# Fishing partner needed



## Jred (Sep 22, 2013)

Try Grindr


----------



## richg99 (Nov 28, 2009)

As far as your pole condition, I've read ( but not tried) that some guys bought large shrinkwrap and covered the pole with it.


----------



## Sublime (Oct 9, 2015)

I'm in Angleton. Skiffless for the first time in 10 years. Hit me up sometime.


----------



## WillW (Dec 6, 2012)

Sublime said:


> I'm in Angleton. Skiffless for the first time in 10 years. Hit me up sometime.


No mo Spears?


----------



## Smackdaddy53 (Dec 31, 2012)

Sublime said:


> I'm in Angleton. Skiffless for the first time in 10 years. Hit me up sometime.

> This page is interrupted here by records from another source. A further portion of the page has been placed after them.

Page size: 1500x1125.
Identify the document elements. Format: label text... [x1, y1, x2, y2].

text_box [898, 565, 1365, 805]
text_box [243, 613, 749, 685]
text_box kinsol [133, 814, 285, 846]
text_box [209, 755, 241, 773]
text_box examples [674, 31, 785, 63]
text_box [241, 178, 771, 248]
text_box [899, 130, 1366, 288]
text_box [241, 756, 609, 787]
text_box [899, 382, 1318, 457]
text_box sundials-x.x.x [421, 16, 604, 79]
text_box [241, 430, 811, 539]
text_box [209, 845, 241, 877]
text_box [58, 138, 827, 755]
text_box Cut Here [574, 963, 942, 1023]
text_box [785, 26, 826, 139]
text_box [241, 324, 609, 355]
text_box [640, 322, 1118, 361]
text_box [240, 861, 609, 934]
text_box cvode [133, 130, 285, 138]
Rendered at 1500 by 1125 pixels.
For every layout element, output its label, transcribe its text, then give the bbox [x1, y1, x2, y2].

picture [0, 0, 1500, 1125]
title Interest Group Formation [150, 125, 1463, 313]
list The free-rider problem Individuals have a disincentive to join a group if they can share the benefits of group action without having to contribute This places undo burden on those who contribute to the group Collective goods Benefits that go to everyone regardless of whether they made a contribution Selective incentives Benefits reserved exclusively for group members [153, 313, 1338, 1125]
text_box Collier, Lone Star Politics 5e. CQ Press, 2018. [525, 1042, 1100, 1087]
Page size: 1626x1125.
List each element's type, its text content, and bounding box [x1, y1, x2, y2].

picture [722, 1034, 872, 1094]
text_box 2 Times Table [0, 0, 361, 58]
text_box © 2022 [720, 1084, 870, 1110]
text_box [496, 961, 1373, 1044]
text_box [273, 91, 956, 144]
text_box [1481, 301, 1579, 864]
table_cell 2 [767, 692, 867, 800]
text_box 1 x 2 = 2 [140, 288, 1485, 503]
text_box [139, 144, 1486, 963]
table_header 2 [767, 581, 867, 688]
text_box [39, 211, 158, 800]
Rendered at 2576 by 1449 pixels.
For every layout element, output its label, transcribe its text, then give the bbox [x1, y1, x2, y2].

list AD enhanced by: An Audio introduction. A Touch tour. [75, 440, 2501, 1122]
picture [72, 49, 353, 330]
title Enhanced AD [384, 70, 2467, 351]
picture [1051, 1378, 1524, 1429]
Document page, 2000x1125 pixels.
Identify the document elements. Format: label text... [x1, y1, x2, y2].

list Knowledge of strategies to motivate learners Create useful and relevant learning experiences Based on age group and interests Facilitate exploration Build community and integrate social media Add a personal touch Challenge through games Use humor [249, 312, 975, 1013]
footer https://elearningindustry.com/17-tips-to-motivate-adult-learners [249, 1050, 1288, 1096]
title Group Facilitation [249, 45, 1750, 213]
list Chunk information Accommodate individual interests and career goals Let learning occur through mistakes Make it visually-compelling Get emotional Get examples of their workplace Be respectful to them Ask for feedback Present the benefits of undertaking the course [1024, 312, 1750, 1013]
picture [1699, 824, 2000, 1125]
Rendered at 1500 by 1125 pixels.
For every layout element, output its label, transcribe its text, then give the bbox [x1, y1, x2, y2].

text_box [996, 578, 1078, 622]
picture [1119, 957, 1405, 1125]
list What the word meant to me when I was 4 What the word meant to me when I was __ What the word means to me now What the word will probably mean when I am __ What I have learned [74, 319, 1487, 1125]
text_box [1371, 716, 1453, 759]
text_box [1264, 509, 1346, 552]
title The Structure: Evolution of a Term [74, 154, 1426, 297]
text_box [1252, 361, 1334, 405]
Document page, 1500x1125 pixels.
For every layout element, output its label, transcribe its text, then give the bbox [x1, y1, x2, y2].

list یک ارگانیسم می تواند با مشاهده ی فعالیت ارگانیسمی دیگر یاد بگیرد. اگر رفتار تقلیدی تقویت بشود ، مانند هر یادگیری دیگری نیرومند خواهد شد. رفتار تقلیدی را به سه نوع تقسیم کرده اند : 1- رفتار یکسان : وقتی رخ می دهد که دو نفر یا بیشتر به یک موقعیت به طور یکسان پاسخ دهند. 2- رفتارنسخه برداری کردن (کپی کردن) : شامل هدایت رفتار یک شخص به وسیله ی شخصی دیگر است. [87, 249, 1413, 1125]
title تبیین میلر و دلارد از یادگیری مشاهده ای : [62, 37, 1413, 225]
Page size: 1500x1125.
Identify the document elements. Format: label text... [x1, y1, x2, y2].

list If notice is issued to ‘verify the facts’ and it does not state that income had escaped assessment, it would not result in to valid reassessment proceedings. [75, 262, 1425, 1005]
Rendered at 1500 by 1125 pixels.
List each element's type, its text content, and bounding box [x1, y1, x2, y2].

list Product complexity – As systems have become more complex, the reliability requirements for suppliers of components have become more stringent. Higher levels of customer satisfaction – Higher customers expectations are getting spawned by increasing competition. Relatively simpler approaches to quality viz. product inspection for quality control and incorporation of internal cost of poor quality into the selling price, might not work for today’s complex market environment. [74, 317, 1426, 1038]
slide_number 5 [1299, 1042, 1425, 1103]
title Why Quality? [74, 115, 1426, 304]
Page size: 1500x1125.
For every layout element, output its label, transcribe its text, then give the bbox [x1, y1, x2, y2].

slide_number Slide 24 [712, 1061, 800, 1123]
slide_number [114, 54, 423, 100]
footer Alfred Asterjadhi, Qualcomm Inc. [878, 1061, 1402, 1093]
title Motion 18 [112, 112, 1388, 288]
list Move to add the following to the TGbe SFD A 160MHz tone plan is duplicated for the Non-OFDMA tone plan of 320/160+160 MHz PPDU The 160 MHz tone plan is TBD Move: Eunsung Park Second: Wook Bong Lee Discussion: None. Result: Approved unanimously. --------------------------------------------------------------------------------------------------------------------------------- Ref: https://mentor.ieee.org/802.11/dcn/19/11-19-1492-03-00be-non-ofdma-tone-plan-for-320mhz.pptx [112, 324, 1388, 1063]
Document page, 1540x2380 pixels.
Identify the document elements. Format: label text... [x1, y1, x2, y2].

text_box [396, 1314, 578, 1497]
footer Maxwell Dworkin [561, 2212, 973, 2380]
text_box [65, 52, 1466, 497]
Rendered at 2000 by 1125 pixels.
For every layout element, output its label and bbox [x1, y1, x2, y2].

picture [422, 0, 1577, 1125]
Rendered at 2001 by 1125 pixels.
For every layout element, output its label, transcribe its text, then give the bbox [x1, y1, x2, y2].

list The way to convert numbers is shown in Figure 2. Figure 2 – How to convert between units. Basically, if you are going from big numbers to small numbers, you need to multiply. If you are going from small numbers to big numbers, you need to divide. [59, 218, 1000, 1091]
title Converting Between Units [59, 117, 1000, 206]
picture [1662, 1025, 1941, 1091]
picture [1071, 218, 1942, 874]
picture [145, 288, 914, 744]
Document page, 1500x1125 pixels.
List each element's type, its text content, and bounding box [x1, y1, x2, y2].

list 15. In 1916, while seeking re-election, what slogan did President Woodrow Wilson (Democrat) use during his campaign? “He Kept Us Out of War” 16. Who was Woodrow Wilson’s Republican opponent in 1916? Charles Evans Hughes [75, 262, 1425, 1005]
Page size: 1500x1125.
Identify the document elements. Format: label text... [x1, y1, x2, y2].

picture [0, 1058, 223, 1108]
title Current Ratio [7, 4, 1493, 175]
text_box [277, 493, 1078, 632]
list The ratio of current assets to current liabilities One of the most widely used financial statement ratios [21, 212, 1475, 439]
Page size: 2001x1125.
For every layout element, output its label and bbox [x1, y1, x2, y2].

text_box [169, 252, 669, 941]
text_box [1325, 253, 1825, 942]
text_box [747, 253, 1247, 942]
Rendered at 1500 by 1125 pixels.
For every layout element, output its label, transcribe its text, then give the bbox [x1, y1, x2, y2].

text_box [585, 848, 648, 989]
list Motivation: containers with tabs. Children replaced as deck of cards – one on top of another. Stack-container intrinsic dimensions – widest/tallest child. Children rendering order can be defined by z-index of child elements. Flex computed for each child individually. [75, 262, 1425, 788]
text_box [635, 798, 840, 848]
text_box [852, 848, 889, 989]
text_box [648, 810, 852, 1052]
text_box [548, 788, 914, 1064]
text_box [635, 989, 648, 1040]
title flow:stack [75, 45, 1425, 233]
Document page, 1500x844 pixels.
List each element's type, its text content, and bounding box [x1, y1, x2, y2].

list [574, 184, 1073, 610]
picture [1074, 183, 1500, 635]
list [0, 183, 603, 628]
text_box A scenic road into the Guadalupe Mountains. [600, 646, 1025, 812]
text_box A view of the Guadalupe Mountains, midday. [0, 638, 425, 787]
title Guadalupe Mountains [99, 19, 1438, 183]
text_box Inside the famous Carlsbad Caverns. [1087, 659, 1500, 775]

Whaaaaaat?!? We have still not fished. I’m usually making calls during the week to go on scouting trips...


----------



## Sublime (Oct 9, 2015)

WillW said:


> No mo Spears?


No sir. Sold it last year. Find me a good used 4 x 4 round baler lol.


----------



## Sublime (Oct 9, 2015)

Smackdaddy53 said:


> Whaaaaaat?!? We have still not fished. I’m usually making calls during the week to go on scouting trips...


I make it down to Yorktown every few weeks, was there last weekend. My contract with BASF ends at the end of June so I may have lots of free time after that lmao.


----------



## Smackdaddy53 (Dec 31, 2012)

Sublime said:


> I make it down to Yorktown every few weeks, was there last weekend. My contract with BASF ends at the end of June so I may have lots of fee time after that lmao.


I’m eating breakfast in Yorktown right now about to head to the field.


----------



## dbrady784 (Feb 17, 2014)

If you’re interested pm me a number so I can try to get in touch before next outing.


----------